BRIEF:
For every line in the data below, check for the word "left", then state how many lines have it. Answer with the number only.

==== MATERIAL FOR THIS TASK ====

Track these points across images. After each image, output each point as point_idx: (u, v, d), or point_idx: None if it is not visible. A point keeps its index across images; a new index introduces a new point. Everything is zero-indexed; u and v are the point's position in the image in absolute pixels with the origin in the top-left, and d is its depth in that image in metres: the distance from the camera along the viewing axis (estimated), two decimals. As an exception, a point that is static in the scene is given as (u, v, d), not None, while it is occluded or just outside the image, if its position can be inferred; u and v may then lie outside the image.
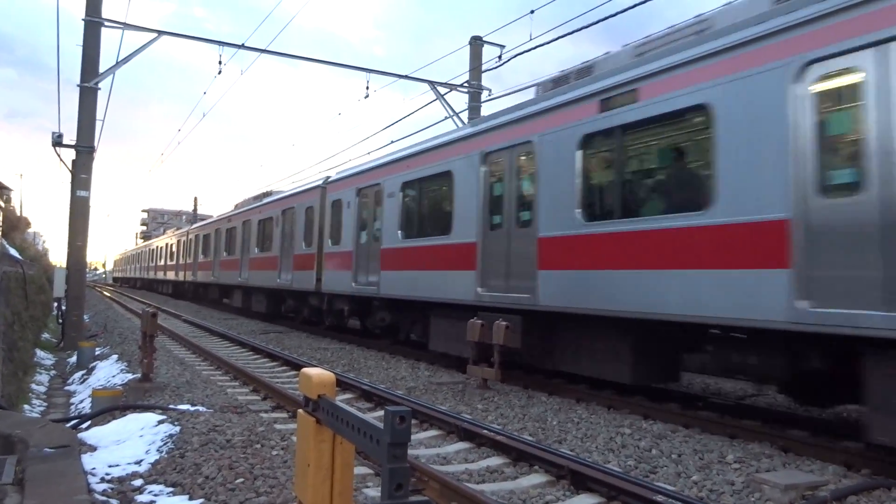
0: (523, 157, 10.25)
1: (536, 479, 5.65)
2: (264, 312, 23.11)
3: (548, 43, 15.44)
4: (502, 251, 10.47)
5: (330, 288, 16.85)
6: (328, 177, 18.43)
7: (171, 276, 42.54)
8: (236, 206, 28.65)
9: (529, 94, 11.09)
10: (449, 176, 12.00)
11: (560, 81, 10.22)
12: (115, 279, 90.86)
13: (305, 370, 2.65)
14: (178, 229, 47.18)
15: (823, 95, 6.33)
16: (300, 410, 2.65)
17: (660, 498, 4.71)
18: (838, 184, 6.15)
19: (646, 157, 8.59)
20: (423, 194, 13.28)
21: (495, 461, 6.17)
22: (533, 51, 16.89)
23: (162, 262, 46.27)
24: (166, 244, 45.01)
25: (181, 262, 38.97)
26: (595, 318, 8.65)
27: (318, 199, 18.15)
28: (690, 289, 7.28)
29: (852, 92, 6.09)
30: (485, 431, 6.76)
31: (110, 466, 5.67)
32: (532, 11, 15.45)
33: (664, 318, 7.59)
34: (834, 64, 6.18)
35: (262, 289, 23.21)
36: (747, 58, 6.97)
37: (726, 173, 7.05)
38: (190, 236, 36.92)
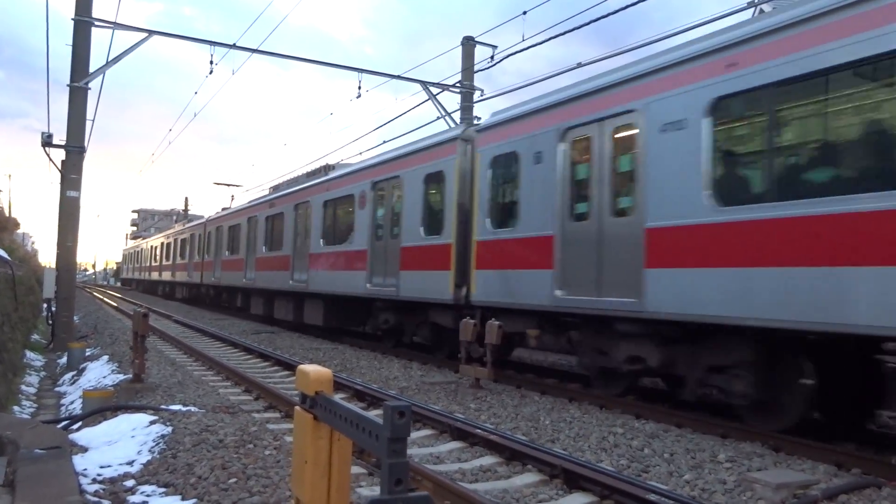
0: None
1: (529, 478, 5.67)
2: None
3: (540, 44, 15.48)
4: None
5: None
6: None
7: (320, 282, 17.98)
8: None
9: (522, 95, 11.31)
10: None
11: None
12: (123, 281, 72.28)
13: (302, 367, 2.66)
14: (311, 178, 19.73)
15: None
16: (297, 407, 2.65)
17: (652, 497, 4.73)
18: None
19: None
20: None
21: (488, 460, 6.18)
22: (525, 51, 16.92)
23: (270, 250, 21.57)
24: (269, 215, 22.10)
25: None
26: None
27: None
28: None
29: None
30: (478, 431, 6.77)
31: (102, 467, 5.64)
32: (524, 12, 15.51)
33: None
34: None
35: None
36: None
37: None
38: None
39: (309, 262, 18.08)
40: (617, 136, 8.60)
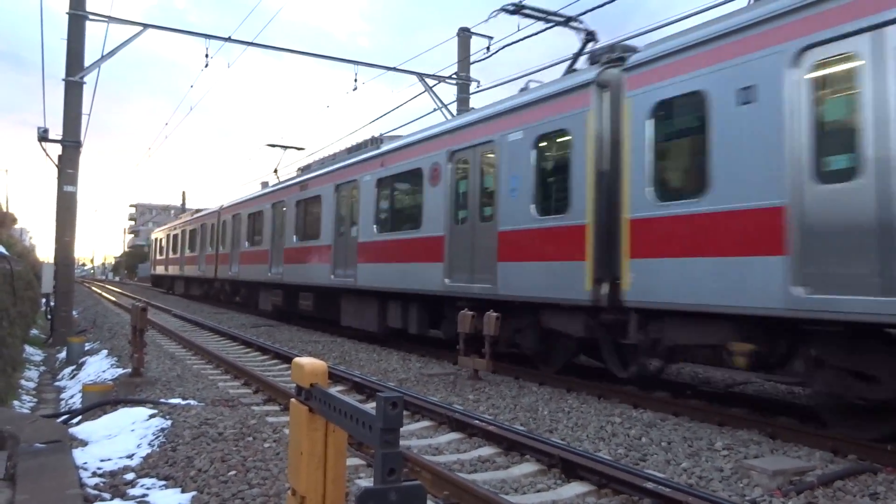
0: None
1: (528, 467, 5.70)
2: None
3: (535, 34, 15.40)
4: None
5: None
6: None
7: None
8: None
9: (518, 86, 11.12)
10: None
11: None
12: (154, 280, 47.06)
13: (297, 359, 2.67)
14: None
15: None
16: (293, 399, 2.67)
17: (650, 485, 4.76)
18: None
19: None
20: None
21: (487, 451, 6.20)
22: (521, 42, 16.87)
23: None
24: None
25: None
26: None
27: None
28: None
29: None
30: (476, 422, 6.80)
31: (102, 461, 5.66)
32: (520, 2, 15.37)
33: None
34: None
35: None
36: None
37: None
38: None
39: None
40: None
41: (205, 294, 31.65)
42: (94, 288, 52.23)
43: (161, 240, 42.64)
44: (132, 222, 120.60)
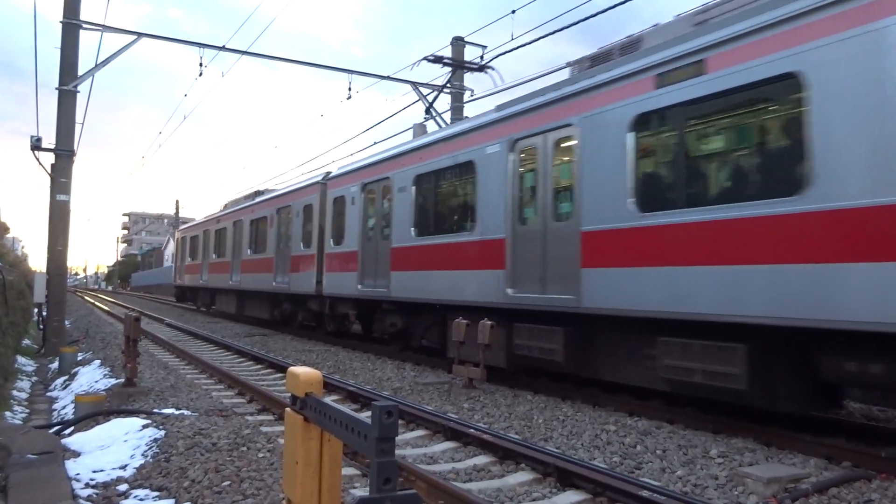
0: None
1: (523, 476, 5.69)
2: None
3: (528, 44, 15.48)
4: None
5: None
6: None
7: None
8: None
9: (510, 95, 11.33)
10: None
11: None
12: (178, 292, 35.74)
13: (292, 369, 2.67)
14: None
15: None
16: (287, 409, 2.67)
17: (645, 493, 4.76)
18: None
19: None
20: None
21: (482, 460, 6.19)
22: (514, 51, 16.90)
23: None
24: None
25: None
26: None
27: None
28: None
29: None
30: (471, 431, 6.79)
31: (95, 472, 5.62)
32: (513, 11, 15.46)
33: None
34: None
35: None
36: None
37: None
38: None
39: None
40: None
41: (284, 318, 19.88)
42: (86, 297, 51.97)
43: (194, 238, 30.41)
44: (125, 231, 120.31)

====
==== MATERIAL FOR THIS TASK ====

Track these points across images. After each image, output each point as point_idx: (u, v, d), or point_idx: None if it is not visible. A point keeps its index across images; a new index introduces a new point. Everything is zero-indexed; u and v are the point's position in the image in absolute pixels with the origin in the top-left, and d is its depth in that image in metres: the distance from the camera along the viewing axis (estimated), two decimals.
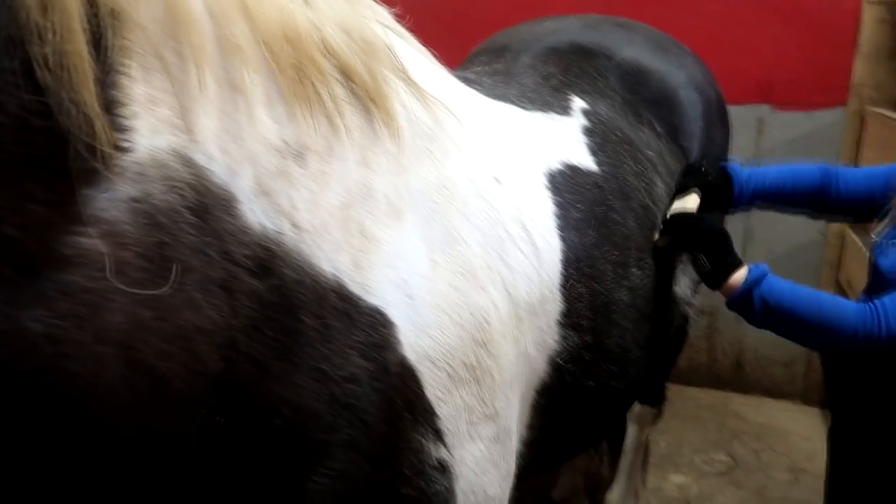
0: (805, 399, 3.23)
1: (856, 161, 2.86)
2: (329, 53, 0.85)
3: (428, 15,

====

YOUR RESPONSE:
2